SUPPLIED RECORDS Start Marker

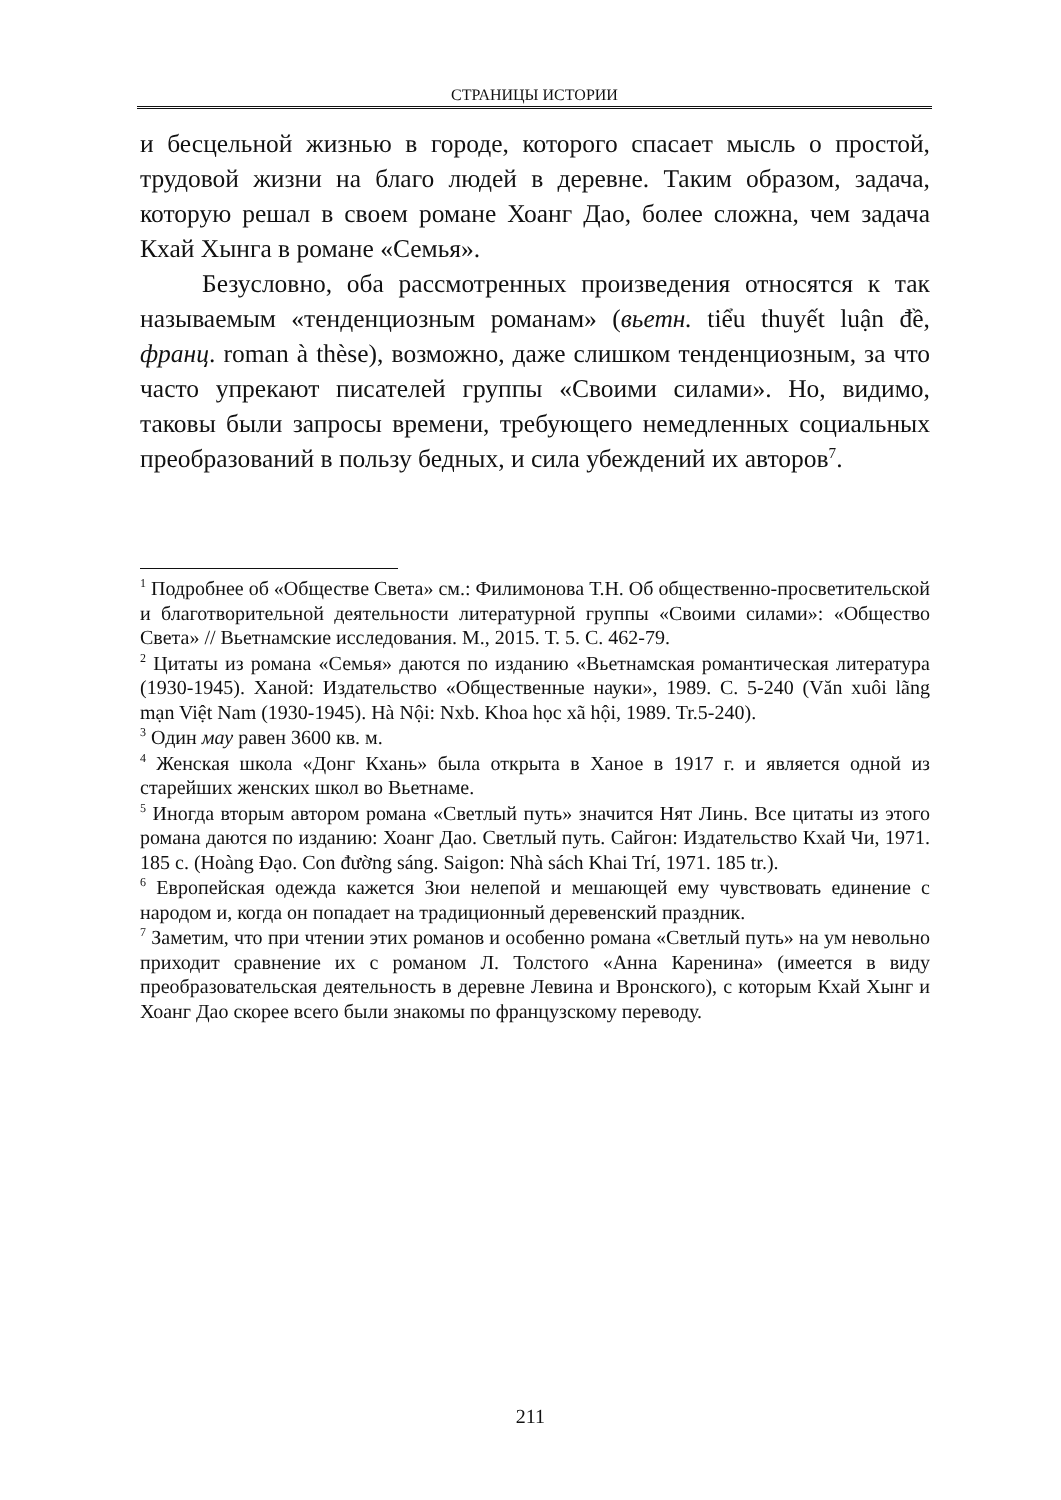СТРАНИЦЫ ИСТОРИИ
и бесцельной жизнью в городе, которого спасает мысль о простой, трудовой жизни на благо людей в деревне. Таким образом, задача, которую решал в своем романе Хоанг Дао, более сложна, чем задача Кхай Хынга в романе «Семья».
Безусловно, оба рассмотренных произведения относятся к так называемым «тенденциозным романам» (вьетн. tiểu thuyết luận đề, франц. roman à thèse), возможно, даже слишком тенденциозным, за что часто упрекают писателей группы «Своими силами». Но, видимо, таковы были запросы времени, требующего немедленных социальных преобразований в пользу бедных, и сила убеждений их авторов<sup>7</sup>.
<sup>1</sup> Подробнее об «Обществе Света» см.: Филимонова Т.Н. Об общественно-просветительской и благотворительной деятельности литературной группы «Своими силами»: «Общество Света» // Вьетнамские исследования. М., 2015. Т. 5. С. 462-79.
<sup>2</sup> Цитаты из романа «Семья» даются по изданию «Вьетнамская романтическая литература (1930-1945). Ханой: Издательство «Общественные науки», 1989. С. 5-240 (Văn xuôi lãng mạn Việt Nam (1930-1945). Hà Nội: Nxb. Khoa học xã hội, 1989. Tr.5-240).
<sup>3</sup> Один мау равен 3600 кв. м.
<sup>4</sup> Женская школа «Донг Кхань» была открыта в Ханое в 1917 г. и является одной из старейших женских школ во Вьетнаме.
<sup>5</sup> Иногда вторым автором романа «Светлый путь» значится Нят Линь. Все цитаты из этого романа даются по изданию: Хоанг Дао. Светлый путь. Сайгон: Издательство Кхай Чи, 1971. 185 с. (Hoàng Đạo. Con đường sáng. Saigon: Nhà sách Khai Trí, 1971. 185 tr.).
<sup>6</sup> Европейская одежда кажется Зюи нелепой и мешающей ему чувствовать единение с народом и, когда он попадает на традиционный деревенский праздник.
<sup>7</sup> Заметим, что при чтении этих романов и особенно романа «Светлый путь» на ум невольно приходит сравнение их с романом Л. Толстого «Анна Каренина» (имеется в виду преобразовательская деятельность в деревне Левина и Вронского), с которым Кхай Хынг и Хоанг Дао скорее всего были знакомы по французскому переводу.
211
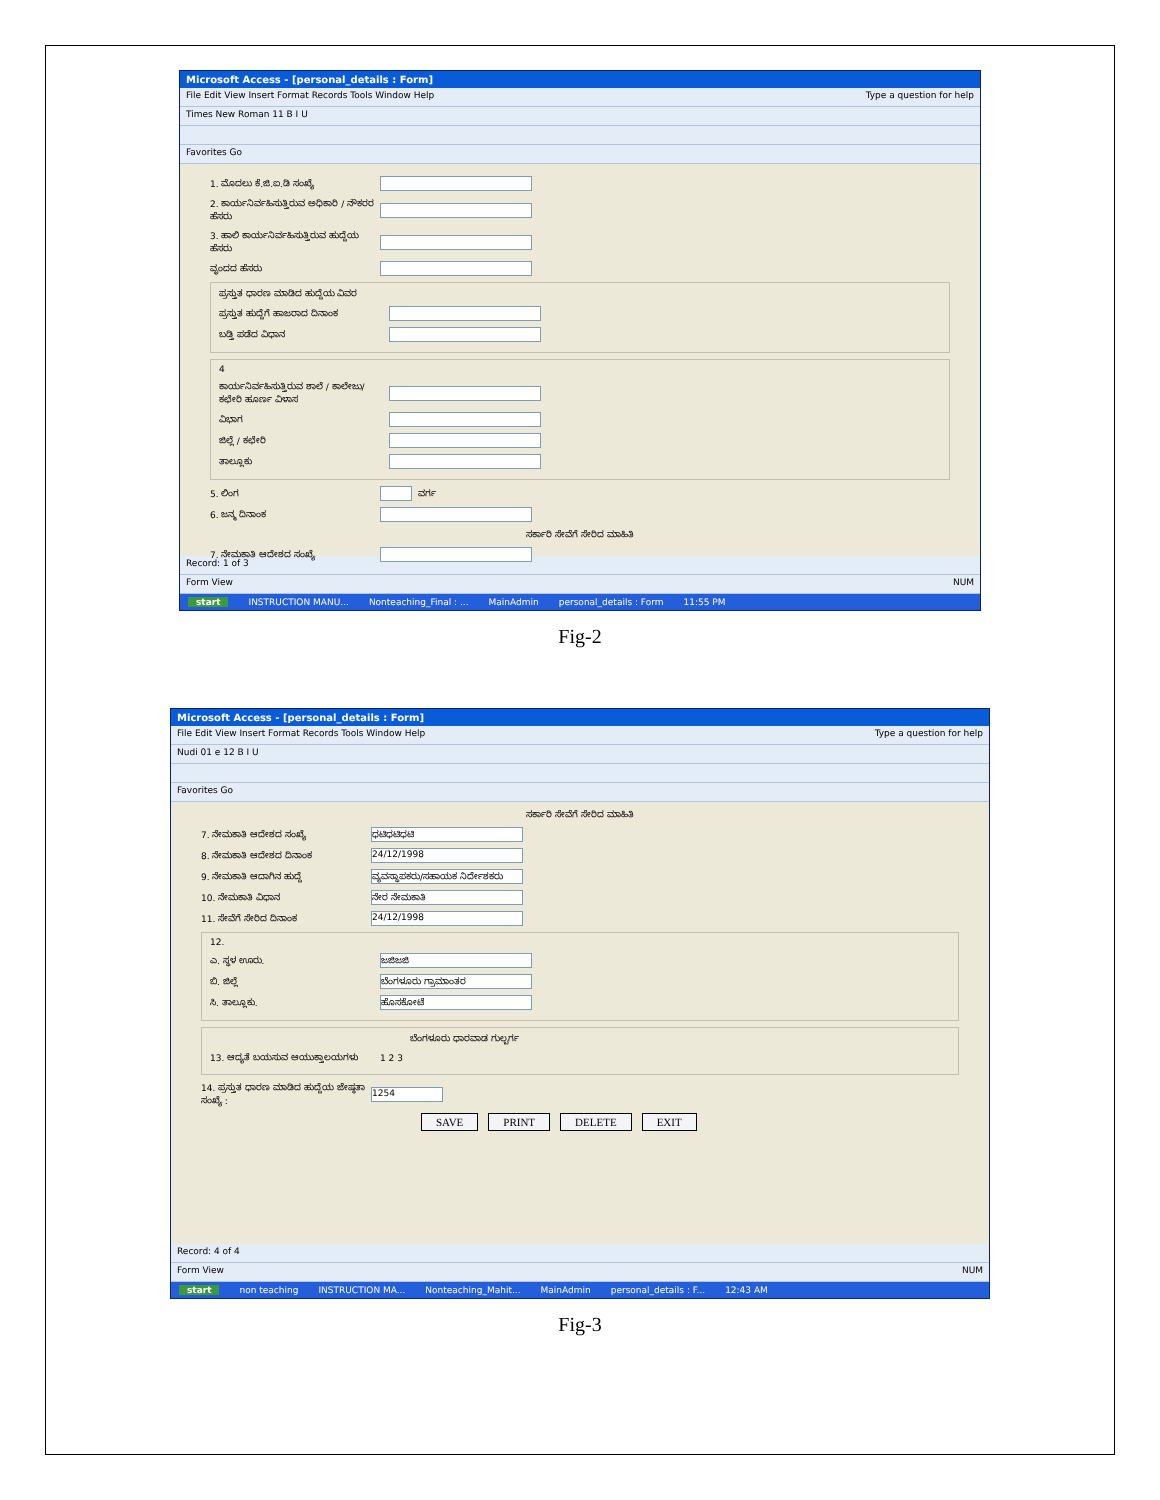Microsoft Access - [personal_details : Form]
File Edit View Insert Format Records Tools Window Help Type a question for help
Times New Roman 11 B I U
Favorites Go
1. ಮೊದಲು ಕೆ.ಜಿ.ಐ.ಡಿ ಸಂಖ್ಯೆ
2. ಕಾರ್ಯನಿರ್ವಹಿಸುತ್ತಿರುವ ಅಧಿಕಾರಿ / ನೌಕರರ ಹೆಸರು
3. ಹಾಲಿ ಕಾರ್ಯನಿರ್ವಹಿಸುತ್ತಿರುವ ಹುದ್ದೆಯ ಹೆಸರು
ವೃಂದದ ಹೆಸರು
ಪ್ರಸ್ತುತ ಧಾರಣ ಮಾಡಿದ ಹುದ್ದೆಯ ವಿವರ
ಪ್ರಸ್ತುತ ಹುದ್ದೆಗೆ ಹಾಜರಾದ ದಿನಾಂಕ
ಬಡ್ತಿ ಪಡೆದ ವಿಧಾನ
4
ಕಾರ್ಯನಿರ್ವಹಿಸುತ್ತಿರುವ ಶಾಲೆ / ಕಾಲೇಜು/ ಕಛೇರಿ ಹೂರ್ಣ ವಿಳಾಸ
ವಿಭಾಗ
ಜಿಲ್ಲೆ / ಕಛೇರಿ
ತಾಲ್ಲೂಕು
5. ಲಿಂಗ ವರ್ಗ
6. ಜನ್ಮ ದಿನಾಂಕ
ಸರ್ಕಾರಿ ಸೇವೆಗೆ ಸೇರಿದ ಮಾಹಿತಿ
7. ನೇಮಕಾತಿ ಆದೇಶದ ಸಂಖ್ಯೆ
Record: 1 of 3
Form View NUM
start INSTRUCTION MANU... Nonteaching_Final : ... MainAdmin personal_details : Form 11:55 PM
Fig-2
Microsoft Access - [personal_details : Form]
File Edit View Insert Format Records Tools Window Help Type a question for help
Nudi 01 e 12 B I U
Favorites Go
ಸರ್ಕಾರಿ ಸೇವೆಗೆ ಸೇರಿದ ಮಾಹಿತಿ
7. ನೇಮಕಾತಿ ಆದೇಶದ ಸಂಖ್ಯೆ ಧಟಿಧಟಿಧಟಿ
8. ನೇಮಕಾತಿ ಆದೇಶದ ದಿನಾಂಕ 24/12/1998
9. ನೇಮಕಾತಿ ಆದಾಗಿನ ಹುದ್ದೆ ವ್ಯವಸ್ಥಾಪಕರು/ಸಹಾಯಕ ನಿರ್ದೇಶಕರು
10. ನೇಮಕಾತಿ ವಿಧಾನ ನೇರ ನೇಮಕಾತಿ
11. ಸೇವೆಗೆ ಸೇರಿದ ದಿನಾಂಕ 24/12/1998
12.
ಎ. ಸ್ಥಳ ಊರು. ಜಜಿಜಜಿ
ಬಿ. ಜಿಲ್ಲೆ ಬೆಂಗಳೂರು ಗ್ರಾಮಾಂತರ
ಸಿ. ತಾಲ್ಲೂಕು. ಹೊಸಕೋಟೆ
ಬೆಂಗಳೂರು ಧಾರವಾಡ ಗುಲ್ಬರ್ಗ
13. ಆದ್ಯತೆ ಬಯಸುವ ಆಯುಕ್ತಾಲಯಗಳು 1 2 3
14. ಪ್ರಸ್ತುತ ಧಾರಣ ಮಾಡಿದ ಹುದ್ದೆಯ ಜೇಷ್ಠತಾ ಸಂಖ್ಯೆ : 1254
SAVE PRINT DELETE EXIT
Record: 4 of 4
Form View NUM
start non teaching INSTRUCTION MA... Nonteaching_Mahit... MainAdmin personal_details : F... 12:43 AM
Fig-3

SUPPLIED RECORDS End Marker

## PROBLEM DESCRIPTION
Taking the entries above, write out exactly each line from the one holding "7. ನೇಮಕಾತಿ ಆದೇಶದ ಸಂಖ್ಯೆ ಧಟಿಧಟಿಧಟಿ" to the one holding "ಬಿ. ಜಿಲ್ಲೆ ಬೆಂಗಳೂರು ಗ್ರಾಮಾಂತರ", both included, and stop there.

## WRITTEN ANSWER
7. ನೇಮಕಾತಿ ಆದೇಶದ ಸಂಖ್ಯೆ ಧಟಿಧಟಿಧಟಿ
8. ನೇಮಕಾತಿ ಆದೇಶದ ದಿನಾಂಕ 24/12/1998
9. ನೇಮಕಾತಿ ಆದಾಗಿನ ಹುದ್ದೆ ವ್ಯವಸ್ಥಾಪಕರು/ಸಹಾಯಕ ನಿರ್ದೇಶಕರು
10. ನೇಮಕಾತಿ ವಿಧಾನ ನೇರ ನೇಮಕಾತಿ
11. ಸೇವೆಗೆ ಸೇರಿದ ದಿನಾಂಕ 24/12/1998
12.
ಎ. ಸ್ಥಳ ಊರು. ಜಜಿಜಜಿ
ಬಿ. ಜಿಲ್ಲೆ ಬೆಂಗಳೂರು ಗ್ರಾಮಾಂತರ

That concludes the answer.